Trade union Solidarity today lodged an urgent application for an interdict at the Labour Court in Johannesburg. The purpose of the urgent application is to protect the trade union’s members at the engineering firm Actom against an unlawful lockout. Actom’s employees have been denied access to the workplace since 1 July 2014 and are being denied their salaries.
 
According to Anton van der Bijl, head of Solidarity’s Labour Court Division, the trade union’s urgent application will be heard in the Labour Court on Thursday, 24 July 2014. He says the trade union will argue that the stated employer’s lockout action is unprotected and illegal.
 
“In terms of the Labour Relations Act the employer cannot simply suspend his employees’ service contracts without both parties agreeing to it. We will therefore argue that the employer is not acting in accordance with the stated Act,” says Van der Bijl.
 
Van der Bijl further indicates that several of Solidarity’s members have been without an income for many weeks. “Many of our members don’t have food in the house and cannot meet their financial obligations like paying their children’s school fees.
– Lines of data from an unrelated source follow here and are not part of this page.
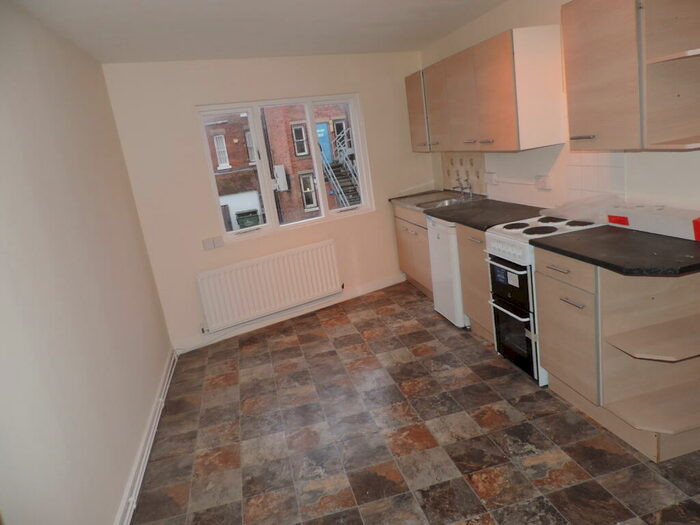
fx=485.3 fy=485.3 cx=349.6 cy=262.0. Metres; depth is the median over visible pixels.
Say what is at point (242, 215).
green bin
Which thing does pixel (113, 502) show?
left wall
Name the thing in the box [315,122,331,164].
blue door
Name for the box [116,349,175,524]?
baseboard
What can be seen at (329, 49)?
ceiling
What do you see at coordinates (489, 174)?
socket
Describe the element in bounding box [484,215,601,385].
cooker
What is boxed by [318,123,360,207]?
outdoor staircase
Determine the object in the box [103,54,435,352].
back wall
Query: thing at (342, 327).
floor
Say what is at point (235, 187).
brick building
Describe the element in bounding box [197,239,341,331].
radiator
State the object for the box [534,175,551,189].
wall socket
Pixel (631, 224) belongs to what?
cardboard box
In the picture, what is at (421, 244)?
base cabinet
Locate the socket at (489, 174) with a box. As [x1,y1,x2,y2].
[484,171,497,184]
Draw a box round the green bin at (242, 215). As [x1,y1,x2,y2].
[235,208,260,228]
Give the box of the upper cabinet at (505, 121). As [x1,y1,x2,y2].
[408,25,567,152]
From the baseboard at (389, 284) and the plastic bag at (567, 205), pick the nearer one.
the plastic bag at (567, 205)
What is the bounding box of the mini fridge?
[426,216,465,327]
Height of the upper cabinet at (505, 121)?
0.729 m
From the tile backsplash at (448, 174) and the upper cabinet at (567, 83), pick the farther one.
the tile backsplash at (448, 174)
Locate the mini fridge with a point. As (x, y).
(444, 244)
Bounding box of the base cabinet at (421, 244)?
[393,205,433,298]
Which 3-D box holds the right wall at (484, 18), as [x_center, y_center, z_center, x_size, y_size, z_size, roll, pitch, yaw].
[1.646,-0.506,2.618,0.176,2.397,5.986,-11,14,-11]
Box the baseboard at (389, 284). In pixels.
[174,275,404,352]
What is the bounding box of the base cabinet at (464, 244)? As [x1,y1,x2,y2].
[455,223,494,342]
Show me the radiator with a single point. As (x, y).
(281, 296)
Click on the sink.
(447, 202)
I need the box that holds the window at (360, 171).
[196,93,374,242]
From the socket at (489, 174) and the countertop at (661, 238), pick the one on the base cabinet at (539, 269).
the countertop at (661, 238)
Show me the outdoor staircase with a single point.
(339, 177)
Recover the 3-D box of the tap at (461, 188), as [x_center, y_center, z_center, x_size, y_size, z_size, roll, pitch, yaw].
[1.023,-0.698,4.489,0.212,0.213,0.170,-11,14,-11]
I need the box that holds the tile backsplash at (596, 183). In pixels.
[487,147,625,211]
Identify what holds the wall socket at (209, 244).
attached to the back wall at (193, 103)
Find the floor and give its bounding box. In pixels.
[129,280,699,524]
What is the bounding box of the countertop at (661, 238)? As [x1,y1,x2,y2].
[532,225,699,276]
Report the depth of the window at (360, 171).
4.62 m
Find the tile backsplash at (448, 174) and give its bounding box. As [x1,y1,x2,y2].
[441,152,486,195]
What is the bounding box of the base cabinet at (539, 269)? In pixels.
[534,244,699,461]
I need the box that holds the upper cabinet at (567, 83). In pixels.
[561,0,699,151]
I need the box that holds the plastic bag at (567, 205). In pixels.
[540,193,622,223]
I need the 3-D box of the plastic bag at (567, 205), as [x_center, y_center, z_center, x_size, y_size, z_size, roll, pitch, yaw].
[1.407,-0.332,2.951,0.302,0.134,0.459,-11,14,-11]
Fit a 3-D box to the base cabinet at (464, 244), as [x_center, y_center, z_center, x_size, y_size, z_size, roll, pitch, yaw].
[1.176,0.113,3.607,0.606,0.884,0.545,-11,14,-11]
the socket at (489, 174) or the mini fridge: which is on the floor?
the mini fridge
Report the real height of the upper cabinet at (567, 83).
0.755 m
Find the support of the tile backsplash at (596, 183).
attached to the right wall at (484, 18)
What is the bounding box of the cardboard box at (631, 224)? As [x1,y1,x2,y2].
[607,202,699,239]
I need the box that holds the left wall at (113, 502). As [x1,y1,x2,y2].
[0,0,173,524]
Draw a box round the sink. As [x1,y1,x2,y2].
[418,196,465,208]
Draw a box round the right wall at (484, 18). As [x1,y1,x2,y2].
[421,0,699,216]
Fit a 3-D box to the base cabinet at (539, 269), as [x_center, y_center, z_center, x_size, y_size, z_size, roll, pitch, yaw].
[1.434,0.353,2.506,0.642,0.889,0.806,-11,14,-11]
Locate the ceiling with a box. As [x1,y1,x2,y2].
[5,0,507,61]
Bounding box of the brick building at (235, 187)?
[204,103,358,228]
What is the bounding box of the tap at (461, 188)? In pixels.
[453,176,472,198]
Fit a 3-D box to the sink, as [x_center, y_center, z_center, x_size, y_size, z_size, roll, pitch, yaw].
[0.850,-0.473,4.494,0.424,0.159,0.470,-11,14,-11]
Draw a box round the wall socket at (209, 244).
[202,235,223,249]

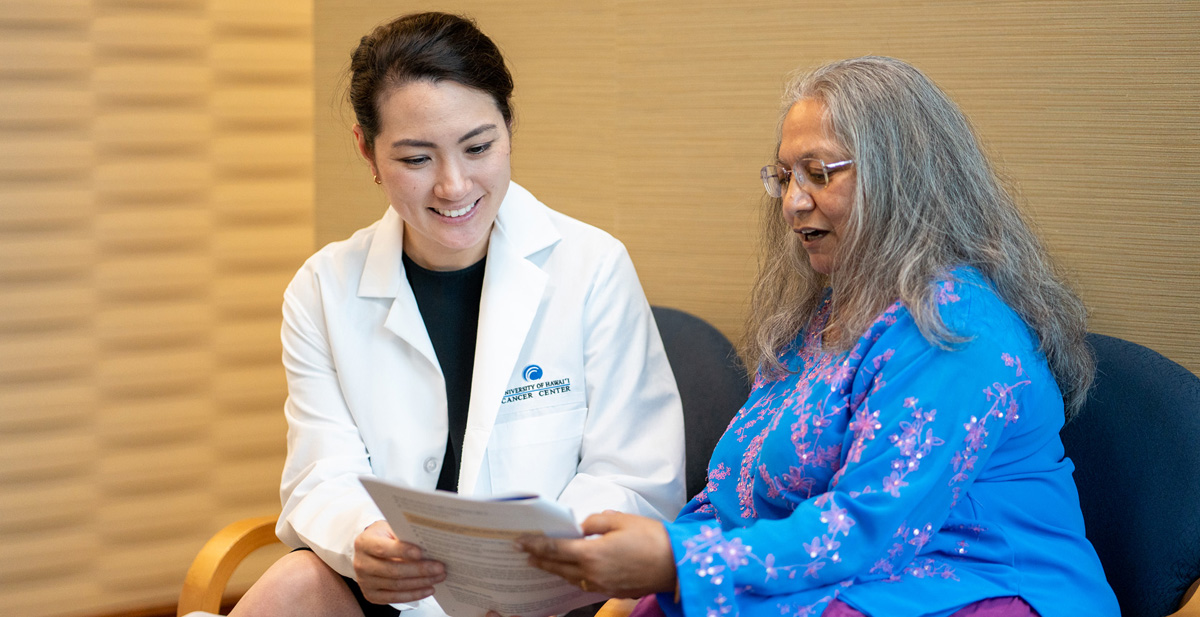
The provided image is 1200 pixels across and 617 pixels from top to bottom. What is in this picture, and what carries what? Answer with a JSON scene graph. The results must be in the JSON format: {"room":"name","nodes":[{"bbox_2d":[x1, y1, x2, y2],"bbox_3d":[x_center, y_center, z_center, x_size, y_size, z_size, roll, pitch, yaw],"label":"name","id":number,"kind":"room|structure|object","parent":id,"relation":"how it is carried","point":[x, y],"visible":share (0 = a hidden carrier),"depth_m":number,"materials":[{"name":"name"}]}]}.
{"room":"lobby","nodes":[
{"label":"lobby","id":0,"kind":"room"},
{"bbox_2d":[0,0,314,616],"bbox_3d":[-1.927,-0.533,4.003,0.147,2.886,4.985,4,6,43],"label":"left wall","id":1,"kind":"structure","parent":0,"point":[3,37],"depth_m":5.07,"materials":[{"name":"wood"}]},
{"bbox_2d":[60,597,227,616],"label":"baseboard","id":2,"kind":"structure","parent":1,"relation":"attached to","point":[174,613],"depth_m":5.39,"materials":[{"name":"brown wood"}]},
{"bbox_2d":[316,0,1199,373],"bbox_3d":[1.067,-0.433,3.586,4.041,2.669,0.134,4,6,43],"label":"wall","id":3,"kind":"structure","parent":0,"point":[928,66],"depth_m":4.23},
{"label":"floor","id":4,"kind":"structure","parent":0,"visible":0},
{"bbox_2d":[179,304,748,616],"bbox_3d":[-0.145,0.448,4.079,0.703,0.860,0.745,4,6,43],"label":"armchair","id":5,"kind":"object","parent":4,"relation":"on","point":[725,398],"visible":0.18,"depth_m":4.13,"materials":[{"name":"fabric"}]},
{"bbox_2d":[198,11,686,616],"bbox_3d":[-0.210,0.113,3.813,0.626,1.018,0.716,0,5,6],"label":"woman","id":6,"kind":"object","parent":5,"relation":"on","point":[502,189],"visible":0.91,"depth_m":3.73},
{"bbox_2d":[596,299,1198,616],"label":"armchair","id":7,"kind":"object","parent":4,"relation":"on","point":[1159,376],"visible":0.3,"depth_m":3.59,"materials":[{"name":"blue fabric"}]},
{"bbox_2d":[528,55,1122,616],"bbox_3d":[0.318,0.194,3.298,0.513,0.953,0.782,4,6,43],"label":"woman","id":8,"kind":"object","parent":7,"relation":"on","point":[794,515],"visible":0.99,"depth_m":3.20},
{"bbox_2d":[358,474,599,616],"bbox_3d":[-0.133,0.310,3.200,0.293,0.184,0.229,2,5,26],"label":"paper","id":9,"kind":"object","parent":8,"relation":"in","point":[523,585],"visible":0.64,"depth_m":3.17,"materials":[{"name":"white paper"}]}
]}

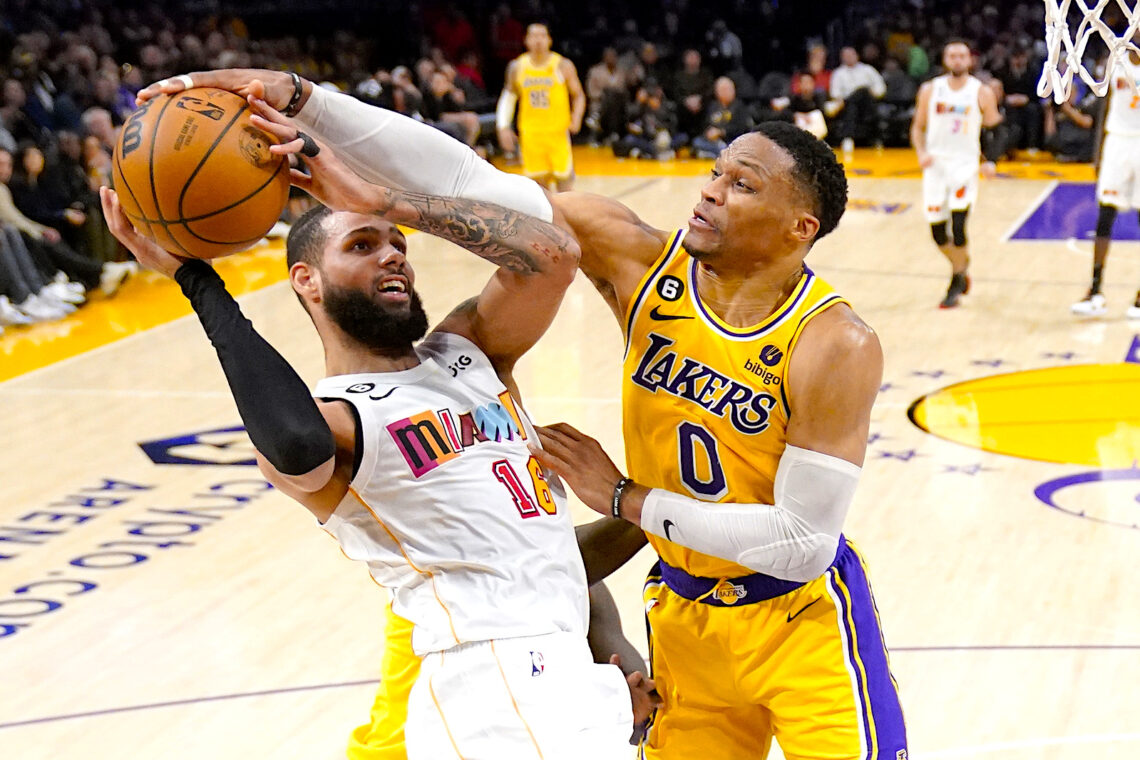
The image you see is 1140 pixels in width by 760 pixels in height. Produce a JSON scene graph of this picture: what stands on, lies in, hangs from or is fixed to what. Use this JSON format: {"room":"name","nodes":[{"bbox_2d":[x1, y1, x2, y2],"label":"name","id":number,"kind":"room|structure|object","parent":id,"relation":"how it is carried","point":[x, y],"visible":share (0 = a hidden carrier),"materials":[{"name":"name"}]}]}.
{"room":"gym","nodes":[
{"label":"gym","id":0,"kind":"room"},
{"bbox_2d":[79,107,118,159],"label":"person","id":1,"kind":"object","parent":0,"point":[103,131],"visible":0.4},
{"bbox_2d":[0,158,1139,759],"label":"basketball court floor","id":2,"kind":"structure","parent":0,"point":[1018,244],"materials":[{"name":"brown wood"}]},
{"bbox_2d":[0,144,92,323],"label":"person","id":3,"kind":"object","parent":2,"relation":"on","point":[3,158],"visible":0.79},
{"bbox_2d":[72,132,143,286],"label":"person","id":4,"kind":"object","parent":2,"relation":"on","point":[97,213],"visible":0.51},
{"bbox_2d":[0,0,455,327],"label":"crowd","id":5,"kind":"object","parent":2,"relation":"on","point":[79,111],"visible":0.3},
{"bbox_2d":[105,138,659,756],"label":"man","id":6,"kind":"object","parent":2,"relation":"on","point":[331,453],"visible":0.97},
{"bbox_2d":[112,84,287,259],"label":"basketball","id":7,"kind":"object","parent":6,"relation":"in","point":[215,198],"visible":0.95,"materials":[{"name":"orange leather"}]},
{"bbox_2d":[421,64,484,146],"label":"person","id":8,"kind":"object","parent":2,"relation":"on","point":[438,83],"visible":0.7},
{"bbox_2d":[340,515,657,759],"label":"person","id":9,"kind":"object","parent":2,"relation":"on","point":[358,730],"visible":0.19},
{"bbox_2d":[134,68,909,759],"label":"person","id":10,"kind":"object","parent":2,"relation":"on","point":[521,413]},
{"bbox_2d":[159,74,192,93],"label":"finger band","id":11,"kind":"object","parent":10,"relation":"on","point":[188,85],"visible":0.42,"materials":[{"name":"white"}]},
{"bbox_2d":[280,72,305,114],"label":"wristband","id":12,"kind":"object","parent":10,"relation":"on","point":[297,85],"visible":0.62,"materials":[{"name":"black"}]},
{"bbox_2d":[610,478,632,518],"label":"wristband","id":13,"kind":"object","parent":10,"relation":"on","point":[614,501],"visible":0.57,"materials":[{"name":"black"}]},
{"bbox_2d":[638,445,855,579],"label":"arm sleeve","id":14,"kind":"object","parent":10,"relation":"on","point":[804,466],"visible":0.93,"materials":[{"name":"white fabric"}]},
{"bbox_2d":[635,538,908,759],"label":"shorts","id":15,"kind":"object","parent":10,"relation":"on","point":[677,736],"visible":0.79,"materials":[{"name":"fabric"}]},
{"bbox_2d":[495,21,582,196],"label":"man","id":16,"kind":"object","parent":2,"relation":"on","point":[523,76],"visible":0.92},
{"bbox_2d":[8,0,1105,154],"label":"crowd","id":17,"kind":"object","parent":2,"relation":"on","point":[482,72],"visible":0.5},
{"bbox_2d":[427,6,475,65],"label":"person","id":18,"kind":"object","parent":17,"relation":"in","point":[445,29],"visible":0.69},
{"bbox_2d":[585,50,634,149],"label":"person","id":19,"kind":"object","parent":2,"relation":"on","point":[599,72],"visible":0.86},
{"bbox_2d":[615,82,675,158],"label":"person","id":20,"kind":"object","parent":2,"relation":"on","point":[652,120],"visible":0.96},
{"bbox_2d":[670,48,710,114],"label":"person","id":21,"kind":"object","parent":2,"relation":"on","point":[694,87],"visible":0.76},
{"bbox_2d":[693,75,748,157],"label":"person","id":22,"kind":"object","parent":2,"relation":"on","point":[721,89],"visible":0.82},
{"bbox_2d":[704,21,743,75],"label":"person","id":23,"kind":"object","parent":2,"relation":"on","point":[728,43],"visible":0.79},
{"bbox_2d":[788,70,828,137],"label":"person","id":24,"kind":"object","parent":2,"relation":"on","point":[808,89],"visible":0.63},
{"bbox_2d":[828,46,885,150],"label":"person","id":25,"kind":"object","parent":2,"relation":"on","point":[842,74],"visible":0.9},
{"bbox_2d":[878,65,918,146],"label":"person","id":26,"kind":"object","parent":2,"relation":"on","point":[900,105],"visible":0.67},
{"bbox_2d":[911,40,1002,310],"label":"man","id":27,"kind":"object","parent":2,"relation":"on","point":[955,69],"visible":0.97},
{"bbox_2d":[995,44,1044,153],"label":"person","id":28,"kind":"object","parent":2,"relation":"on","point":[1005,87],"visible":0.75},
{"bbox_2d":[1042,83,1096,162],"label":"person","id":29,"kind":"object","parent":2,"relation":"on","point":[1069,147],"visible":0.6},
{"bbox_2d":[1069,38,1139,324],"label":"man","id":30,"kind":"object","parent":2,"relation":"on","point":[1118,138],"visible":0.97},
{"bbox_2d":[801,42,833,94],"label":"person","id":31,"kind":"object","parent":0,"point":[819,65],"visible":0.61},
{"bbox_2d":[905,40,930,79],"label":"person","id":32,"kind":"object","parent":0,"point":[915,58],"visible":0.4},
{"bbox_2d":[1040,0,1139,101],"label":"net","id":33,"kind":"object","parent":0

One of our members can no longer supply his disabled child’s specialised needs,” says Van der Bijl.
 
Van der Bijl says Solidarity will request the court to declare the lockout illegal; to rule that its members should be given access to the workplace; to rule that its members must be reimbursed any funds lost as a result of the lockout; and to rule that members must be given back the mandatory leave they were forced to take.
 
Various members of the National Union of Metalworkers of South Africa (Numsa) have been on strike since the beginning of July due to a wage dispute with employers in the Metal and Engineering Industries Bargaining Council.